- Leader: Lowell Weicker
- Founded: 1990
- Dissolved: 1998
- Split from: Republican Party
- Headquarters: Greenwich, Connecticut
- Ideology: Social liberalism
- Political position: Center-left
- Colors: Orange

= A Connecticut Party =

Political party in Connecticut

A Connecticut Party was a political party formed by former Republican senator and gubernatorial candidate Lowell Weicker in 1990. Weicker announced his run for Connecticut Governor as a third-party candidate on March 2, 1990. On April 16, he formally unveiled the name of his party as A Connecticut Party. Weicker subsequently won the 1990 gubernatorial election and served a single term as governor of Connecticut, becoming the first third party Connecticut governor to be elected in 134 years. The party was intentionally named to fall alphabetically first on the ballot among the minor parties, with the Republican and Democratic parties not listed alphabetically.
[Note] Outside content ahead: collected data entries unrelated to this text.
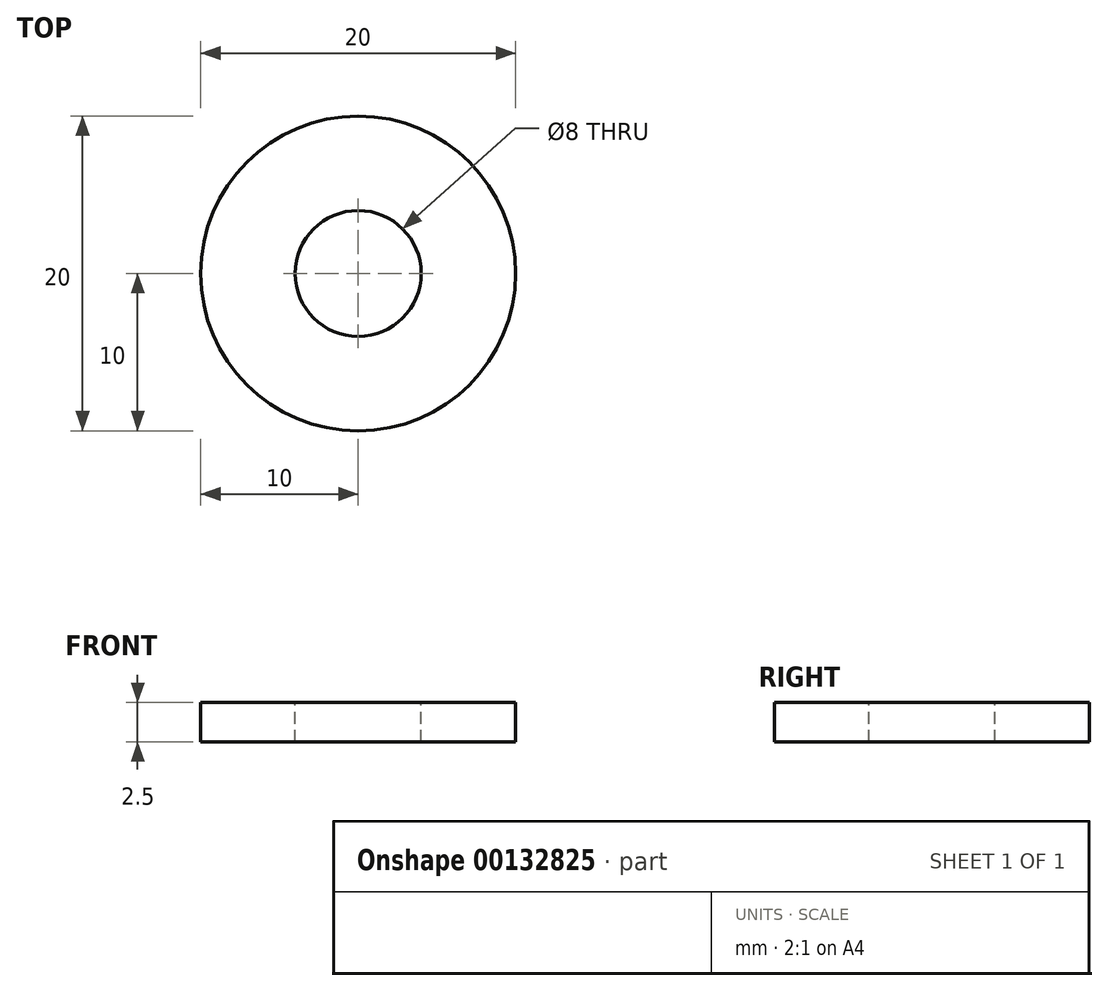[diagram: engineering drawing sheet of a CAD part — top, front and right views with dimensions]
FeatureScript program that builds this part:
annotation { "Feature Type Name" : "Feature", "Feature Type Description" : "" }
export const myFeature = defineFeature(function(context is Context, id is Id, definition is map)
    precondition{}
    {
        {
            assignVariable(context, id + "F0", {"name" : "L", "anyValue" : 2.5});
        }
        {
            var Q0;
            Q0=qCreatedBy(makeId("Top.planeOp"),FACE);
            var sketch = newSketch(context, id + "F1", { "sketchPlane" : qUnion([Q0])});
            skCircle(sketch, "E0", {"center": v(0, 0) * mm, "radius": 10 * mm});
            skCircle(sketch, "E1", {"center": v(0, 0) * mm, "radius": 4 * mm});
            skCircle(sketch, "E2", {"center": v(0, 0) * mm, "radius": 2.5 * mm});
            skSolve(sketch);
        }
        {
            var Q0;
            Q0=makeQuery(id+"F1.imprint","IMPRINT",FACE,{"disambiguationData":[TD([[makeQuery(id+"F1.imprint","IMPRINT",EDGE,{"derivedFrom":sQuery(id+"F1.wireOp",EDGE,"E0")}),1.0]])]});
            var Q1;
            Q1=makeQuery(id+"F1.imprint","IMPRINT",FACE,{"disambiguationData":[TD([[makeQuery(id+"F1.imprint","IMPRINT",EDGE,{"derivedFrom":sQuery(id+"F1.wireOp",EDGE,"E1")}),1.0]])]});
            var Q2;
            Q2=makeQuery(id+"F1.imprint","IMPRINT",FACE,{"disambiguationData":[TD([[makeQuery(id+"F1.imprint","IMPRINT",EDGE,{"derivedFrom":sQuery(id+"F1.wireOp",EDGE,"E2")}),1.0]])]});
            extrude(context, id + "F2", {"entities" : qUnion([Q0, Q1, Q2]), "endBound" : BoundingType.SYMMETRIC, "depth" : (getVariable(context, 'L')) * mm});
        }
        {
            var Q0;
            Q0=makeQuery(id+"F2.opExtrude","CAP_FACE",FACE,{"disambiguationData":[OSD([sQuery(id+"F1.wireOp",EDGE,"E0")])],"isStart":false});
            var sketch = newSketch(context, id + "F3", { "sketchPlane" : qUnion([Q0])});
            skCircle(sketch, "E3.0", {"center": v(0, 0) * mm, "radius": 4 * mm});
            skSolve(sketch);
        }
        {
            var Q0;
            Q0=makeQuery(id+"F3.imprint","IMPRINT",FACE,{"disambiguationData":[TD([[makeQuery(id+"F3.imprint","IMPRINT",EDGE,{"derivedFrom":sQuery(id+"F3.wireOp",EDGE,"E3.0")}),1.0]])]});
            extrude(context, id + "F4", {"entities" : qUnion([Q0]), "operationType" : NewBodyOperationType.REMOVE, "oppositeDirection" : true, "depth" : 10 * mm});
        }
        {
            var Q0;
            Q0=makeQuery(id+"F2.opExtrude","CAP_FACE",FACE,{"disambiguationData":[OSD([sQuery(id+"F1.wireOp",EDGE,"E0")])],"isStart":true});
            var sketch = newSketch(context, id + "F5", { "sketchPlane" : qUnion([Q0])});
            skCircle(sketch, "E4.0", {"center": v(0, 0) * mm, "radius": 2.5 * mm});
            skSolve(sketch);
        }
        {
            var Q0;
            Q0=makeQuery(id+"F5.imprint","IMPRINT",FACE,{"disambiguationData":[TD([[makeQuery(id+"F5.imprint","IMPRINT",EDGE,{"derivedFrom":sQuery(id+"F5.wireOp",EDGE,"E4.0")}),-1.0]])]});
            extrude(context, id + "F6", {"entities" : qUnion([Q0]), "operationType" : NewBodyOperationType.REMOVE, "oppositeDirection" : true, "depth" : 10 * mm});
        }
    });
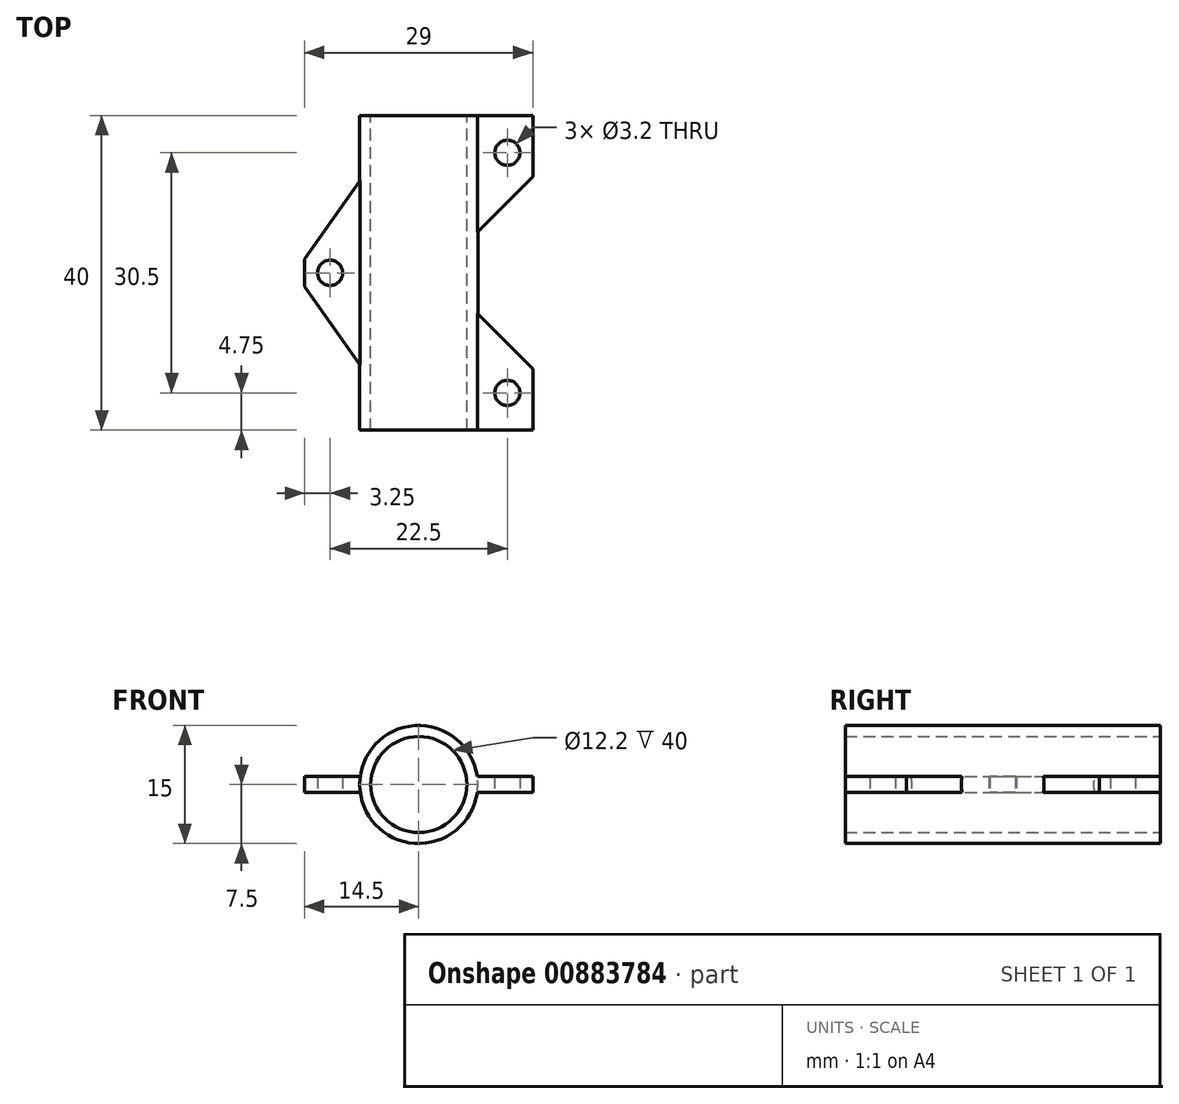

In 1992 the party held its first convention with 350 delegates attending. At the convention the party endorsed more than 100 candidates for the General Assembly (about 80 Democrats, 16 A Connecticut Party candidates and a "handful of Republicans").

Lowell’s lieutenant governor was Eunice Groark, the first third party candidate to become lieutenant governor since Roger Averill was elected to his fourth term in 1865. In 1994, Groark attempted to carry the ACP banner into the governor's race, but was defeated, finishing third with 18.9% of the vote. In other races for statewide or federal office, the party mostly endorsed Democrats including incumbents Joe Lieberman for US Senate, Richard Blumenthal for attorney general, Joseph M. Suggs Jr. for state treasurer, and Barbara B. Kennelly for representative in the 1st congressional district. The party also endorsed the Democratic Party candidacies of state representative Miles S. Rapoport for secretary of state, and Charlotte Koskoff for representative in the 6th congressional district. In the 2nd congressional district the party ran its own candidate, David Bingham, who finished third in a three-way race with 14.90%. However, without its own statewide officeholder, the party faded from view by the late 1990s. The party stopped running its own candidates in 1998.

One of its chairs was Diane Blick.

Starting in 2021 there is an ongoing effort to revive the party in West Hartford. However, this new party of the same name shares no legal relation to A Connecticut Party.